Featured article by Emily Roberts, Independent Technology Author

social business 300x200 What Type of Hosting Is the Best for Your Business?

While having a website is essential for your business’ survival today, what many don’t realize is that you have options when it comes to web hosting. In fact, there’s more than one type. What type of hosting is best for your business? We’ll give you the information you need to decide.

Shared Hosting

Shared hosting, sometimes called virtual hosting, is when your website and several others are run virtually on the same, shared server. Each site sits on its own virtual partition, so it operates as if it is running on its own server. There are plenty of pros and cons to shared hosting.

One benefit of this model is lower cost since the server maintenance costs are divided among several customers. Companies like Netweaver allow you to run a website for only a few pounds a month and scale up quickly for only a few hundred pounds a month. If you’re sharing a web host with only a few minimal sites or blogs, you could have nearly as much space as a private web host for a fraction of the cost.

Colocation Hosting

Colocation hosting is when you put your own server in someone else’s data center. You have complete control over the server’s configuration and the software installed. You don’t have to worry about your website and e-commerce operations being lost if the main office burns down or loses power. However, you’re still responsible for maintaining the server. You retain a dedicated IP address instead of worrying if it will change when you switch hosts. The colocation hosting option typically provides more potential bandwidth than what most small businesses need.

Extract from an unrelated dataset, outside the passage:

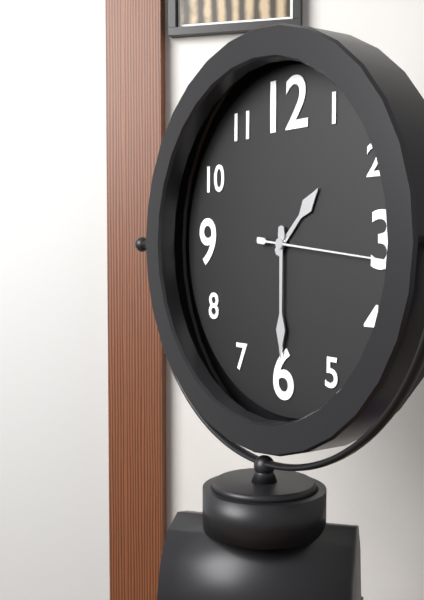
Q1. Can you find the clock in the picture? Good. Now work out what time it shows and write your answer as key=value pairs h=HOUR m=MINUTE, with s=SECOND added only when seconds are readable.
h=1 m=30 s=16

Colocation hosting is a good choice for those who need a backup system or wants to avoid the need for a backup system while being able to keep their IP address and software configuration. If you need more information on colocation hosting, then visit this article.

Dedicated Hosting

Dedicated hosting is when a client, such as your business, leases an entire server. You aren’t sharing it with anyone. A benefit of this approach is that you have full control over the server’s settings from the software applications installed on it to the server infrastructure, as long as it is within the range of what the web host provides. The web host purchases the hardware and software and maintains it. It is a little cheaper than providing your own server since they are able to repurpose a system if you don’t want it.

In-House Hosting

In-house hosting is when you have a computer room running your own servers. The downside of this approach is that you bear the entire burden of running and maintaining the server, including its costs. You run the risk of your website going down if the business loses power or burns down. One benefit is complete control over the hardware and software. And for very small businesses, running a web host on a spare computer may be enough to get your digital presence started. However, it won’t be enough if you start selling a lot of items online or see a spike in web traffic.

Conclusion

Before you pick your hosting solution, you have to decide your budget, needs, level of security, and what performance and uptime you need. Make sure that you evaluate all of these options and pick the one that fits your operation the best.